An Early Mountain Rescue

by John Ruskin

(from England's Lakeland - a tour therein)

(Updated with a comment from Prof. Stephen Wildman - 27 May 2011)


The famous rainbow-tinted Screes are on our right hand; next is Lingmell; then the Pikes of Scafell, (3,166 feet), and then Scafell itself.  These Pikes are the highest land in England, and much sought after by the ambitious pedestrian, although not always found.  It was in the summer of 1859 that, coming over from Borrowdale to Wastdale, over Sty Head, in our walking costume, we overtook a young gentleman attired as though for a lounge in Bond Street; shirt-collar had he, an umbrella-parasol, and (if we do not exaggerate) straps! yes, he was bent upon ascending Scafell Pike in straps!!  After that little walk, he said, he hoped to have the pleasure of meeting us that evening at William Ritson's, one of the excellent farm houses at Wastdale; whereto we replied something civil, but very much doubted in our inmost heart of the events coming off.   

                      John Ruskin

When we told one of the dalesmen what this superlatively dressed person was about to attempt, he pulled his pipe out of his contemptuous lips, and said 't' lad el dee', - meaning that it would be the death of him. 

When mist came on that evening, in such thick folds that Wastdale might have been Salisbury Plain for all that we could see of the mountains, the good dalesman and some friends of his started to feel their way up those pikes.  They found poor Straps, dead beat, but upon the very summit of the hill, lying down breathless upon his back, and watching the awful curtain of night and death descending upon him.  It was so dark that even the dalesmen themselves lost their way in coming down, and carried the poor young gentleman into Eskdale.  The Wastdale folk will do any kind thing for any body.

Also see first ascent of Napes Needle by WP Haskett Smith

 

The following email was received from Professor Stephen Wildman in May 2011

I have just been alerted to the piece on the Wasdale Mountain Rescue site referring to the first recorded rescue in 1859 and credited to John Ruskin.  

While it is always good to see Ruskin remembered, I am sorry to disappoint, in that I really don't think the text is by Ruskin: it is too colloquial, and he would never have used a slang phrase like 'dead beat'.  The CD-ROM version of the Library Edition of Ruskin's Works, published in 1996, made it possible to conduct searches of words and phrases throughout his published work, and this does not appear (nor in contemporary selections of Ruskin's work).  Also, he didn't visit the Lake District between 1847 and 1867 (taking up residence at Brantwood only in 1872), so he could not have been a witness to an event in 1859.

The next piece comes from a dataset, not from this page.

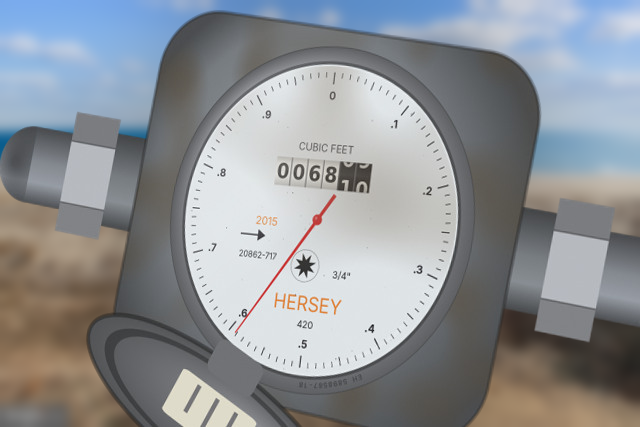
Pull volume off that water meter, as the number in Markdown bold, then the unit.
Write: **6809.59** ft³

The book 'England's Lakeland', from which it comes, seems to be an anonymous compendium of accounts, first published in the 1880s and recently re-issued by the British Library.  Because of his great celebrity as a writer, there are many quotations wrongly attributed to Ruskin, which still proliferate – especially on the internet – and this may be an early example!

 With best wishes,

Professor Stephen Wildman
Director

Ruskin Library and Research Centre
Lancaster University

Ruskin Library webpage: http://www.lancs.ac.uk/users/ruskinlib/
Personal page: http://www.lancs.ac.uk/users/ruskinlib/Pages/stephen.htm

Incidentally, I know of no evidence that Ruskin ever visited Wasdale or went up Scafell !  Because he lived latterly in the Lakes it tends to be assumed that he travelled about, but this simply isn’t the case: he had certain favourite places (such as Derwentwater and Yewdale) but rarely ventured anywhere else.